Gale signed in to Netflix, searched for the name of one of the shows in his mother’s links.
Score! Season after season, right there.
No syncing necessary.
He chose season four; plenty of time for a show to find its groove. Kyle flopped onto the couch beside him, blowing on his food.
“How about this one?”
“Awesome.
Hit it, dude.”
The picture wasn’t great, but not bad for a twenty-some-odd-year-old show.
The opening music was dated.
And the logo, a red-lipped smile zooming around, chased by a bumblebee.
The two kissed, center screen, the words The Queenie B curling out of a flower. Then a woman. Long, black hair. Amazing smile. Arms raised to the applause of the audience clapping her in.
“Dude.”
Gale’s mouth went dry.
“Dude! Are you seeing this?”
“I’m seeing it.”
Queenie B.
The name was suddenly, gut-wrenchingly familiar.
The woman addressing the audience was too.
But she wasn’t Regina. Not the Regina he’d known nearly a year. His mentor. The unsmiling, cranky woman making lasagna and oatmeal and pots of vegetable soup for the homeless and destitute of Rock Landing. He’d never have put two and two together.
“What the fuck, dude?”
Kyle was already tapping around on his phone.
“Did you know?”
“Obviously not.”
“What the fuck!”
Kyle whooped.
“I remember her now.
I mean, who she used to be.
Queenie B’s got a massive Wiki page! Look.”
“I don’t want to see it.”
“Why the hell not? This is huge, dude.
She vanished from the cooking scene before we got obsessed, back in—”
“I said I don’t want to know.”
Gale paused the on-screen woman he knew so well and didn’t at all.

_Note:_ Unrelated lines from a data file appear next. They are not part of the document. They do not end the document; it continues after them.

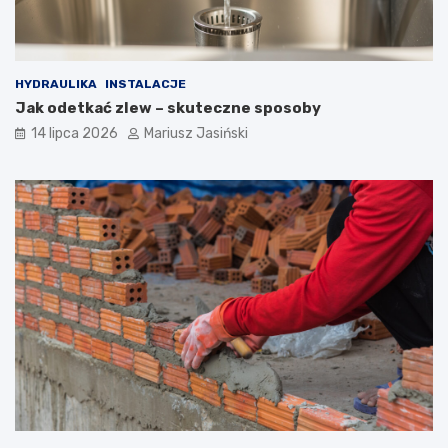
HYDRAULIKA
INSTALACJE
Jak odetkać zlew – skuteczne sposoby
14 lipca 2026
Mariusz Jasiński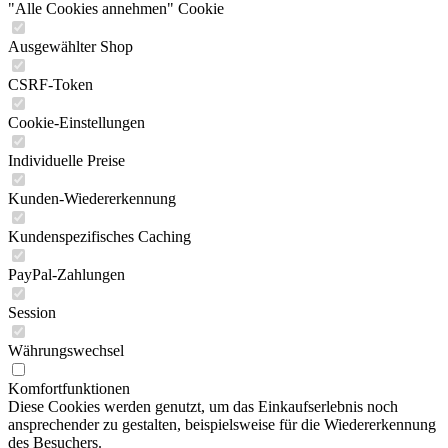
"Alle Cookies annehmen" Cookie
Ausgewählter Shop
CSRF-Token
Cookie-Einstellungen
Individuelle Preise
Kunden-Wiedererkennung
Kundenspezifisches Caching
PayPal-Zahlungen
Session
Währungswechsel
Komfortfunktionen
Diese Cookies werden genutzt, um das Einkaufserlebnis noch
ansprechender zu gestalten, beispielsweise für die Wiedererkennung
des Besuchers.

“If she’s running a soup kitchen in fucking New Haven, Connecticut, she obviously doesn’t want people to know who she is.
Was.
She’s Regina.”
“Oh.
Yeah, I guess.”
Kyle slumped into the couch.
“Dude, can you imagine what one of the big foodie magazines would give for information of her whereabouts?”
Gale’s blood curdled.
“You wouldn’t do that, Kyle.
I know you wouldn’t.”
“I don’t know.”
He chomped down, talked through his mouth full of burrito.
“That’s a shit ton of money.”
“Kyle, you can’t—”
“Chill, dude.”
Kyle guffawed, chewed-up burrito flying.
“Even if she didn’t scare the crap out of me, I wouldn’t.
I’m not an asshole.
But DAY-um!”
He slapped his thigh.
“She’s a bona fide celebrity.”
“Was.”
“Yeah.”
Kyle swallowed hard.
“Well, come on.
Hit play already.”
Gale’s finger hovered over the play button.
It was there, after all, for anyone to view; why not him? He pressed rewind, started at the beginning with the flying red lips.
Regina was Queenie B.
Animated in a way he’d never seen her. Young. Probably around his own age. How had she gone from the vibrant woman on-screen to the woman he knew?
Gale squashed the impulse to do exactly what Kyle had.
Take out his phone and look her up.
Dive into a past she obviously wanted left behind her.
Wanted to, but didn’t. Because there she was, and here he was, diving even if he didn’t open his phone.